(Beginning of DOCUMENT PASSAGE)
Faster zlib/DEFLATE decompression on the Apple M1 (and x86)

miohtama · on Aug 20, 2022

Awesome work from Dougall.

Also super interesting to find out that Deflate was still so suboptimal after all these years.

This work alone might create megawatthours of energy savings across all computers worldwide, because zlib is very, very, widespread.

twotwotwo · on Aug 21, 2022

> Also super interesting to find out that Deflate was still so suboptimal after all these years.

Optimization can be a moving target!

Many of these changes only help on newer processors, rather than being speedups that would have worked since zlib was written. Some are about using instruction-level parallelism that just wasn't available years back, and a few changes relate to other specific changes in CPUs, like using bigger tables to better exploit bigger caches or using specific new instructions.

You could say something related about gains from more modern compression formats: their design decisions make sense in today's hardware context, where DEFLATE's made sense in the 90s. For example, a 4MB history window is reasonable today but wouldn't have been when RAM was much more expensive and therefore limited. Folks were making smart decisions both then and now!

userbinator · on Aug 21, 2022

Also super interesting to find out that Deflate was still so suboptimal after all these years.

It's not surprising to me. If I rewrote it in handwritten Asm I could probably get a similar or even better speedup. People think compilers are magic and can't be beaten, but that's simply not true if you have any experience at all with Asm. Or perhaps they just want to believe in that notion because the alternative takes more effort, and the speed has been more than adequate.

To expand on the above point: the amount of wasted computing power is probably at least one or two orders of magnitude, and these improvements to zlib are a tiny fraction of that. All of the JS-where-JS-isn't-needed web stuff, "desktop" applications that are actually web apps in a browser, etc. contributes far more waste.

brigade · on Aug 21, 2022

I recently did some similar optimization of something that had already been written in hand-tuned asm. I wasn't able to get any real improvement on the CPUs the asm was originally written for (5+ year old Cortex CPUs), but I did get a 40% improvement on M1 with basically the strategy he used to optimize bitparsing. And that was before writing it in asm; writing the newly optimized algorithm in full asm didn't really help.

M1 is so wide that changing algorithms for lower critical-path latency can be more essential than writing good asm, since you are in no danger of saturating 8 instructions per cycle. And changing algorithms isn't something a compiler can do (or really even should do given that 40% faster on M1 translated to 5-10% slower on the old CPUs...)
(End of DOCUMENT PASSAGE)
(Beginning of RECORD EXCERPTS)
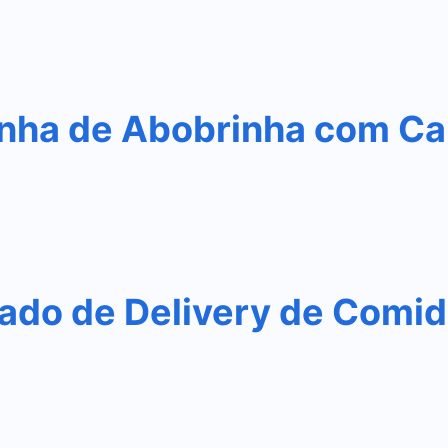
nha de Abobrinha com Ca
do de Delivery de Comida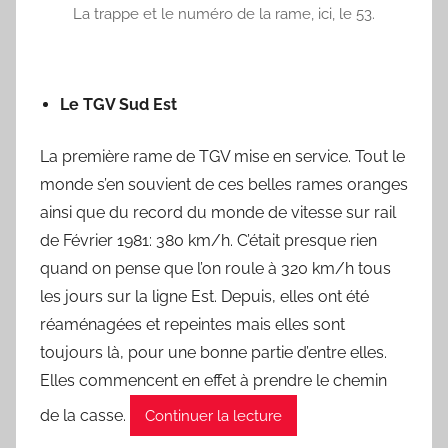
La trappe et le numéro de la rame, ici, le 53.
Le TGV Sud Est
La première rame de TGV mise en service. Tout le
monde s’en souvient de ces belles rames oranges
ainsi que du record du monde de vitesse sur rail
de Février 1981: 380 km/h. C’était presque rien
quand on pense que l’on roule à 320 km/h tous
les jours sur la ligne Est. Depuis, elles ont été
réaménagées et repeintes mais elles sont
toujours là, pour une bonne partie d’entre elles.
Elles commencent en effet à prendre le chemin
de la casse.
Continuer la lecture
(End of RECORD EXCERPTS)
(Beginning of RECORD EXCERPTS)
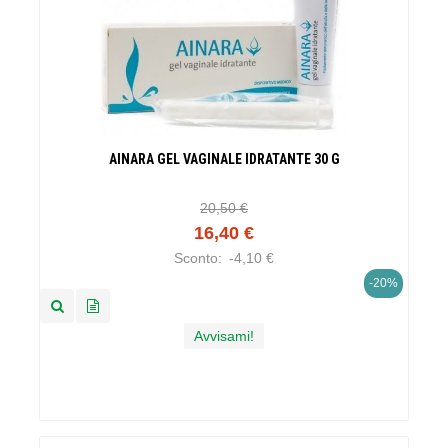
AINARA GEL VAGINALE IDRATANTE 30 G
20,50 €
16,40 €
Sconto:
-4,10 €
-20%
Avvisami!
(End of RECORD EXCERPTS)
(Beginning of RECORD EXCERPTS)
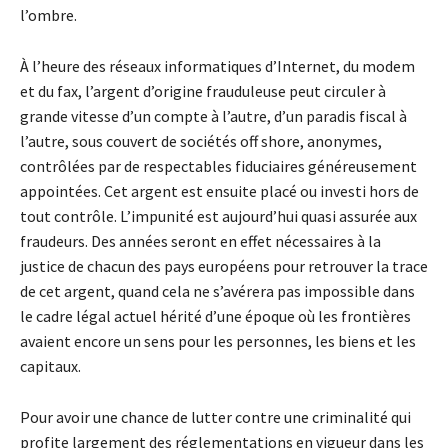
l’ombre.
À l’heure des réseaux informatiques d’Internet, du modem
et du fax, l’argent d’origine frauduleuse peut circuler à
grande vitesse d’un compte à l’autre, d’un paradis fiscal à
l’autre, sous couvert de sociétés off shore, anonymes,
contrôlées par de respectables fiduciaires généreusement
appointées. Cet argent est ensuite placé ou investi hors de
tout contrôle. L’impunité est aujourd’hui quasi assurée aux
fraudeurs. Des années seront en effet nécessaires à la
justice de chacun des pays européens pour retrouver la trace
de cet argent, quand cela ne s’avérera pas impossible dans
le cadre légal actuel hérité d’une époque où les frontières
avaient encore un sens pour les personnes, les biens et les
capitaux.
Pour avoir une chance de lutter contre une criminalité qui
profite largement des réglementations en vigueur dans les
(End of RECORD EXCERPTS)
__WORK INSTRUCTION 1__
For each statement below, say yes or no according to the zlib thread above, and quote the exact words from the thread that settle it: (a) Many of the changes help only on newer processors. (b) The commenter brigade got a 40% improvement on the older Cortex CPUs. (c) A 4MB history window is described as reasonable back when RAM was much more expensive.
__WORK INSTRUCTION 2__
Please extract the passage of the zlib thread above starting at "twotwotwo · on" and ending at "a moving target!".

__SOLUTION 1__
(a) Yes: "Many of these changes only help on newer processors, rather than being speedups that would have worked since zlib was written."
(b) No: "I wasn't able to get any real improvement on the CPUs the asm was originally written for (5+ year old Cortex CPUs)"
(c) No: "a 4MB history window is reasonable today but wouldn't have been when RAM was much more expensive and therefore limited."

__SOLUTION 2__
twotwotwo · on Aug 21, 2022

> Also super interesting to find out that Deflate was still so suboptimal after all these years.

Optimization can be a moving target!